SET TASKS:
[1] According to the excerpt on permutation polynomials and substitution ciphers, what is the name of the group that rearranges a set of 26 items?
[2] Pick up the excerpt on permutation polynomials and substitution ciphers after its final sentence and carry it forward.

EXCERPT PROVIDED:

The group that we are considering here is the group that acts on a set of 26 items by rearranging (permuting) them. This group has a name, it is the symmetric group of degree 26 or S₂₆ for short. Likewise for any alphabet with n letters, the group of monoalphabetic substitution ciphers on that alphabet correspond to the group S_n. Now the question is, do all of these 26! ciphers have corresponding permutation polynomials (PPs)? What properties do these polynomials have?

With 26! being such a humongous number, it’s helpful to consider simpler cases first. We’ll start with a one letter alphabet and proceed from there.

Number of Letters	Total Permutations	Permutation Polynomials
1	1	x
2	2	x x + 1
3	6	x x + 1 x + 2 2x 2x + 1 2x + 2
4	24	x x + 1 x + 2 x + 3 3x 3x + 1 3x + 2 3x + 3

For small alphabets like this, we can find all the PPs with brute force, by just checking every possibility with a computer. This strategy quickly becomes unfeasible, however, due to exponential complexity.

RECORDED INFORMATION:
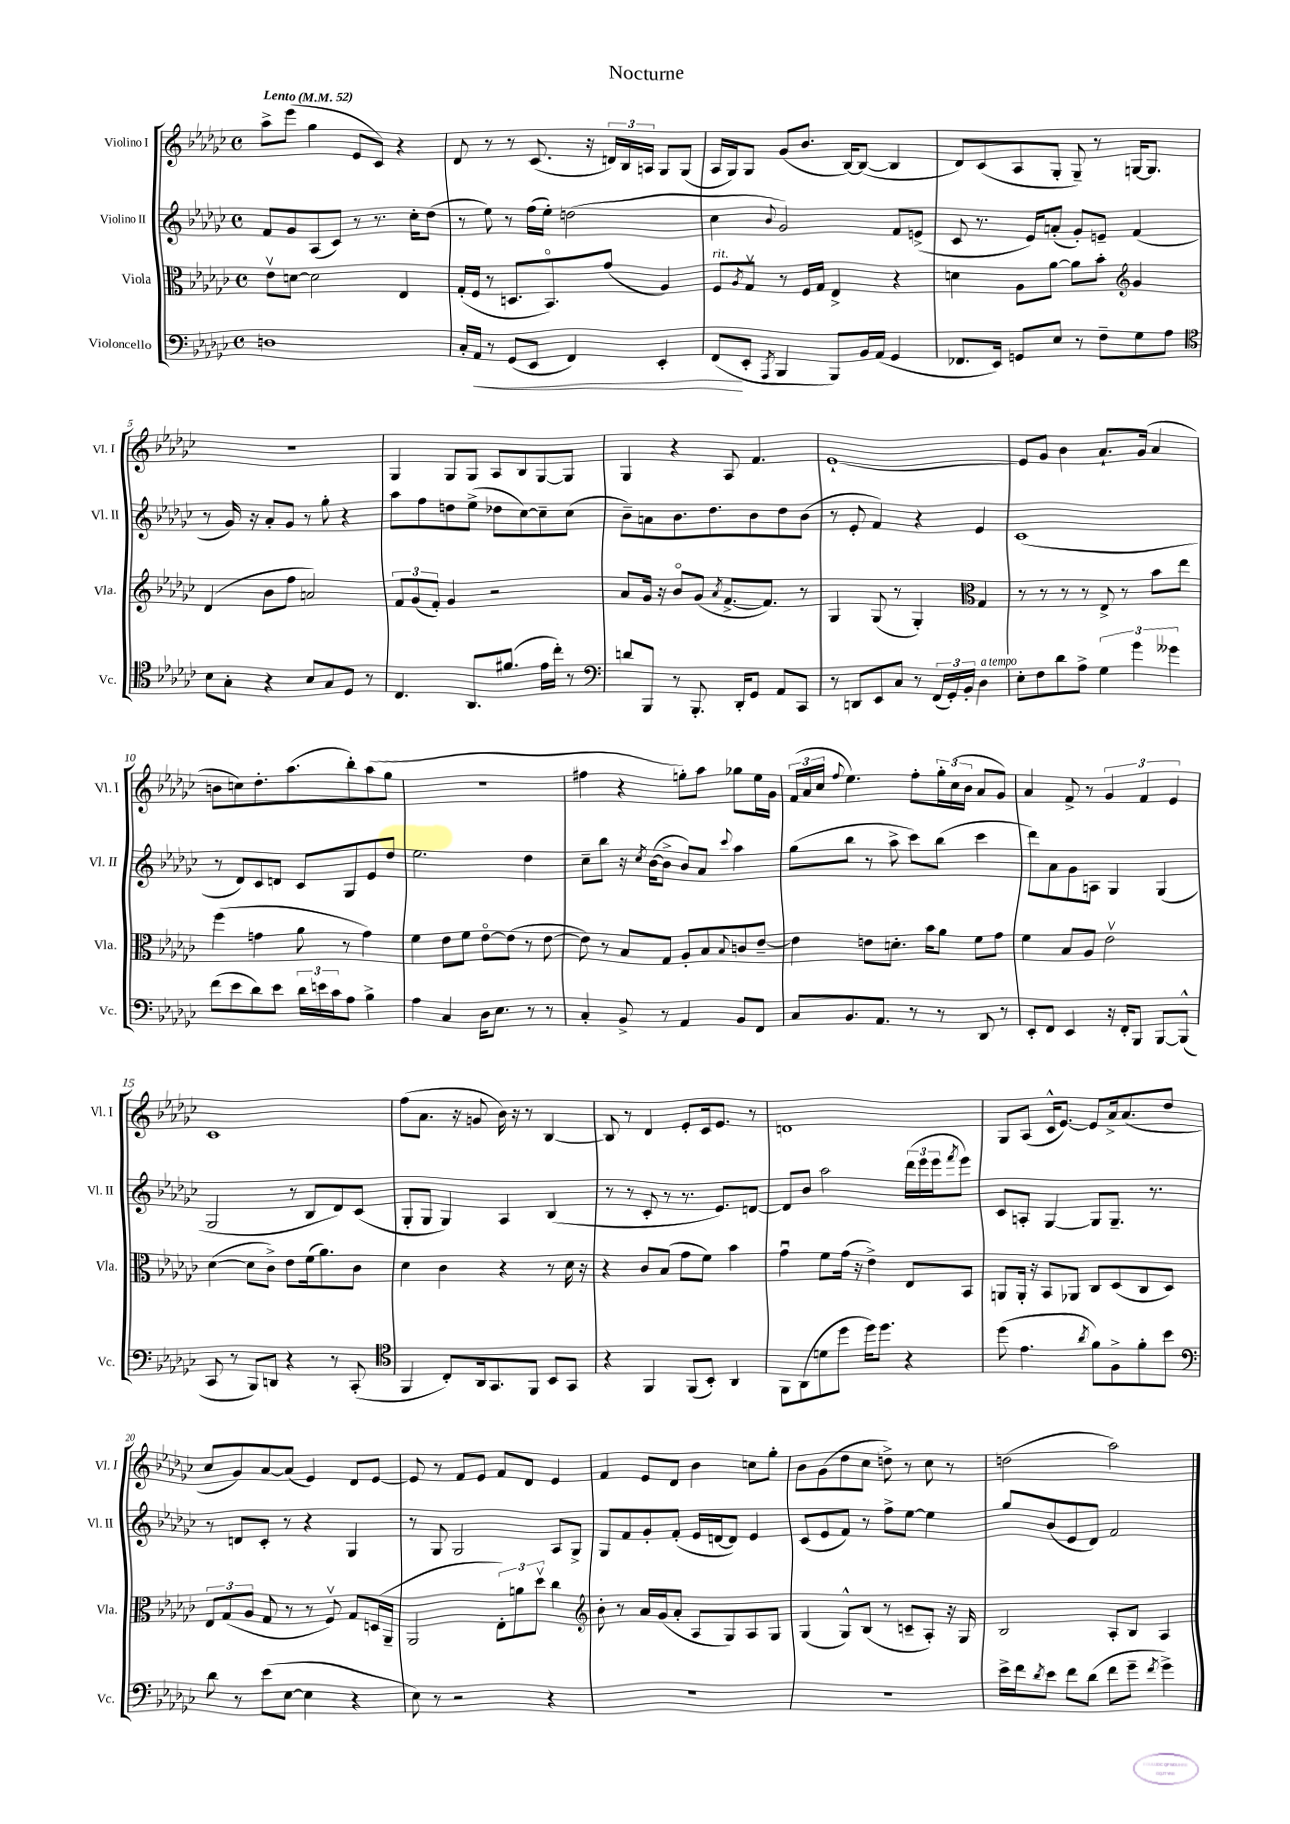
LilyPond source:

OUTPUTS:
[1] The symmetric group of degree 26, or S₂₆.

[2]
Notice that the number of PPs is the same as the number of group elements for alphabets with 1, 2, or 3 letters. For an alphabet consisting of 4 letters, there are 4! = 24 ciphers total and only 8 PPs. This informs us that there exist monoalphabetic substitution ciphers that cannot be represented as polynomials, and furthermore the existence of such ciphers depends on the size of the alphabet. As it turns out, the significance of the number 4 is that it is the first composite (non-prime) number.

Proposition. Let A be a set of symbols. All monoalphabetic substitution ciphers over A can be represented by permutation polynomials if and only if A has a prime number of elements.

The culprit is once again the wraparound rule. Recall that when doing computations with these polynomials, we are using modular arithmetic, where after any operation we take the remainder after dividing by some specific n. When considering our ciphers, we have to deal in integers (…, -2, -1, 0, 1, 2, …) since a letter can only have an integer index within its alphabet. We’ll start by looking at just the addition operation.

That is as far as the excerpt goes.